— Task to complete —
Carry on the forum discussion about writing Geant4 histograms during a run, starting right after its last line.

— Source extract —
......
Write histograms in the middle of the run

Dear G4 users,

I have a Multi Threading application in which I create and fill histograms and tuples that are then written to a root file at the end of the run.
I am working in geant4 version 10.5.p1 and the implementation is done using the RootAnalysisManager.

To this point everything is working fine.
The question I have is if it is possible to write the histograms to a file in the middle of the run (lets say every x events), in order to access them and monitor the progress of the simulation.
To my understanding, the file (only one open file is supported at a time) has to be opened at the beginning of the run and kept always open for the tuples to get filled, but if I don’t close the file then I cannot access it from ROOT to read it!

Am I missing something, or it is not possible!
In the latter case what is the proposed method to monitor the progress of the simulation?

Thanks in advance!

So far as I know, ROOT does not allow you access files unless they have already been successfully closed with TFile->Close(). For example, if you have a job that crashes, leaving the ROOT file in an intermediate state, it’s effectively unrecoverable.

Hello,

There is indeed a limitation of handling only one file by G4AnalysisManager and so it is not possible to monitot the progress as you want.
We plan to remove this limitation in the next Geant4 version, which is planned for this December.

Best regards,

Thank you both for your answers!
So is there any other way to monitor the simulation?
What troubles me is that everything is thread local, so I can print statistics for each thread, but I am not sure how to merge information in the middle of the run.
Creating a singleton information class that gets filled by each thread could be a solution?

Here’s a way I use (not sure my colleagues will approve)…

Write what you want to a file (don’t forget to protect it with a mutex). For example

static G4Mutex myMutex = G4MUTEX_INITIALIZER;
static std::ofstream myFile("myFile.csv");
static G4bool first = true;
G4MUTEXLOCK(&myMutex);
if (first) {
  first = false;
  myFile << '#,a description of the contents" << std::endl;
}
myFile
<< ',' << whatever
<< ',' << etc
<< std::endl;
G4MUTEXUNLOCK(&myMutex);

Then you can inspect myFile.csv during the run. For example, with less or awk.
......
(Landmark coordinate records)
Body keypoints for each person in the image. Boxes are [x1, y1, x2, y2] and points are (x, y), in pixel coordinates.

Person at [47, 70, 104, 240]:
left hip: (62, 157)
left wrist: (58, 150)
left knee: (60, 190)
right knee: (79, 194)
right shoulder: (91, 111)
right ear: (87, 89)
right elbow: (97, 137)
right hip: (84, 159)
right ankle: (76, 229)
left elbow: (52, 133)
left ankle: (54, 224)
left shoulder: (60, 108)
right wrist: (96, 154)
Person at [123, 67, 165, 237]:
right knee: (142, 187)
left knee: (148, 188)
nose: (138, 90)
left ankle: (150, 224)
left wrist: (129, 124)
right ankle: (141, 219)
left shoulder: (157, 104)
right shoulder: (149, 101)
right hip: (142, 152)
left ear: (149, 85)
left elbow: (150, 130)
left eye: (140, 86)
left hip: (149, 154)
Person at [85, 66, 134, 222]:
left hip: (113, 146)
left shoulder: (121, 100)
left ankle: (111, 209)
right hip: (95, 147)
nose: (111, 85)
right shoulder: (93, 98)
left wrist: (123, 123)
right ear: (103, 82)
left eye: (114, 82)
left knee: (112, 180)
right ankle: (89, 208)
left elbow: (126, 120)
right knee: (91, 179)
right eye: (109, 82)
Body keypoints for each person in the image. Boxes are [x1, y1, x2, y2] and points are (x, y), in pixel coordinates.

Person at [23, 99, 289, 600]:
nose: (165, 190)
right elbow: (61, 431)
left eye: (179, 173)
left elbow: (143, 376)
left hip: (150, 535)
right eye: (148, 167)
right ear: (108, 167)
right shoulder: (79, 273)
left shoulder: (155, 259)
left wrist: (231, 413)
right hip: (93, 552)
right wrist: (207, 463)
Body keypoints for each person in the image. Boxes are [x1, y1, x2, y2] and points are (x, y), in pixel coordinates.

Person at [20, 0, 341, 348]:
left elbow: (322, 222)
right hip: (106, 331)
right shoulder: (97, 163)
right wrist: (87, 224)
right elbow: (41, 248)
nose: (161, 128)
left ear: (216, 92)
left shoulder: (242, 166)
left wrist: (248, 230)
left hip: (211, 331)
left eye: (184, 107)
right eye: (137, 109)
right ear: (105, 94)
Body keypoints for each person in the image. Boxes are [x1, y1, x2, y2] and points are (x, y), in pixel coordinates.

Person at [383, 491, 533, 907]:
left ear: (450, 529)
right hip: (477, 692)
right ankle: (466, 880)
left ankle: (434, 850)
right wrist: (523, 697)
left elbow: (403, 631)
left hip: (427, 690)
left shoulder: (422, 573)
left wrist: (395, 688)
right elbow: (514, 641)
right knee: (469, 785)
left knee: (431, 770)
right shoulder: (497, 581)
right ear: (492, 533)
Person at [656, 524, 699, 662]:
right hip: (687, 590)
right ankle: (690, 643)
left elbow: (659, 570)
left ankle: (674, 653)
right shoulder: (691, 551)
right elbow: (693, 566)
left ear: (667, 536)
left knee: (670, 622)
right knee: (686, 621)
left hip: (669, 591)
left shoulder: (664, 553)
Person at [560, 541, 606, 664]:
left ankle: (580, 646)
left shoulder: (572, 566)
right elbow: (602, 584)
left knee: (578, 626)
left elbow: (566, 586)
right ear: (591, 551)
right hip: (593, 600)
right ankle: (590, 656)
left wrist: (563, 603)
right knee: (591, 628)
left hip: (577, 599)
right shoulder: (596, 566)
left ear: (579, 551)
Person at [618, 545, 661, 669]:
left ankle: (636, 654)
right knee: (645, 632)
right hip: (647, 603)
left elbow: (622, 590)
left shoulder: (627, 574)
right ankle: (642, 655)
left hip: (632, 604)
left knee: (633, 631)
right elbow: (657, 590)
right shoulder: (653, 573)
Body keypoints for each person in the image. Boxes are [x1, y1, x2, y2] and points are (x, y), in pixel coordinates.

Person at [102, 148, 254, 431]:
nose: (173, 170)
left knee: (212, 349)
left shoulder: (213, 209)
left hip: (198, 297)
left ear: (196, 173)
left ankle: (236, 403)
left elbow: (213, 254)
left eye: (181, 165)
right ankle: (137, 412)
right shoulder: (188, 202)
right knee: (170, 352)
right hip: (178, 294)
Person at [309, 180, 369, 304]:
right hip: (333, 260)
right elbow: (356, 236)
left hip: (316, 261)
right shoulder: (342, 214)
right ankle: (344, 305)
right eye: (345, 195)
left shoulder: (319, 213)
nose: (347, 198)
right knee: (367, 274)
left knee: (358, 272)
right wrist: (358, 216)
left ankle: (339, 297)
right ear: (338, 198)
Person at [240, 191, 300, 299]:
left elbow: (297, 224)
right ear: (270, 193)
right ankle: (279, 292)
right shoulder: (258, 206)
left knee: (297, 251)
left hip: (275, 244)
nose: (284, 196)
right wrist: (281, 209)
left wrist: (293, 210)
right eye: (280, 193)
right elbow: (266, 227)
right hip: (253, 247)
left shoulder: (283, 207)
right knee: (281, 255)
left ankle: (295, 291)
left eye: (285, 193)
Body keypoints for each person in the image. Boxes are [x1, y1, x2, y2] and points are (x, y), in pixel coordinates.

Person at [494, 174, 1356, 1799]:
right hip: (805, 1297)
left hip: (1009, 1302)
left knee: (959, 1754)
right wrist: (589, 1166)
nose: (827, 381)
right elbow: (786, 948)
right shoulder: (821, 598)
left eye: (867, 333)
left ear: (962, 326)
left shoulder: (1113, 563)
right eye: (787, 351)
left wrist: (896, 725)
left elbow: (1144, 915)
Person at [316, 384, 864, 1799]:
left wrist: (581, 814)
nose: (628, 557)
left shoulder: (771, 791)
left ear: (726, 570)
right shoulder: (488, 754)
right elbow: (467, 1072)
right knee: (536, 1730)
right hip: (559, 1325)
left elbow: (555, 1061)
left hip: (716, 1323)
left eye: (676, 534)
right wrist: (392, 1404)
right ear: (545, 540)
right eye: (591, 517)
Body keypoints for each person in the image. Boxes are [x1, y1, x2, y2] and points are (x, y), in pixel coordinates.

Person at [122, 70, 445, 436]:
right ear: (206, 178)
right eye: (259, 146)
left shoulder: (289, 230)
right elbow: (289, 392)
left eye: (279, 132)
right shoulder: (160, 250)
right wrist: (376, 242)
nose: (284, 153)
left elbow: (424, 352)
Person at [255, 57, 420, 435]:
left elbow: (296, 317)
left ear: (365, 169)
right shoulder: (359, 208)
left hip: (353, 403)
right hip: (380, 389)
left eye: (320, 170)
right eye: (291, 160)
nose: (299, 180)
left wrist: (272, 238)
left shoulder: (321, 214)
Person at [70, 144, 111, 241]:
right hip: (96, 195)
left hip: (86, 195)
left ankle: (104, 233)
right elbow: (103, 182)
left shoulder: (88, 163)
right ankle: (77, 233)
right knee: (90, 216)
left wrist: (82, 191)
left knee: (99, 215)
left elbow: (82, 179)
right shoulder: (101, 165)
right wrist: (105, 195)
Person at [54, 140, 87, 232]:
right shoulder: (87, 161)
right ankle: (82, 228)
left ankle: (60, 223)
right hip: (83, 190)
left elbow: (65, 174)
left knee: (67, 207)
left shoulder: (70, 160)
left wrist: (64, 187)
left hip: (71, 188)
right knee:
......
— Reply to the task —
I have an app that can histogram the contents and see a plot with gnuplot during the run.

Does this help?

John

We have similar code in our CDMS simulation framework, so we can write out both text-based and ROOT-based data files, neither of which are thread-frienldly. It definitely works, and with the text-based file I can use something as simple as tail to see how it’s doing, or more complicated gnuplot-like processing.

The mutexes are essential, but they also incur a performance hit. Starting and stopping the mutex itself takes some CPU time, and any other threads that hit the mutex just stop what they’re doing and wait. So you end up with marginally lower performance even for one thread, and possibly noticeably lower overall performance with many threads.

For configurations where our events take minutes each, this isn’t a big deal, but for e.g., gamma backgrounds with no detector-response modelling (hundreds of events per second), it’s significantly better for us to run parallel sequential jobs than to use MT.

Thank you for your replies!
I will have a look on this approach. Though it isn’t nice, is seems the only viable solution!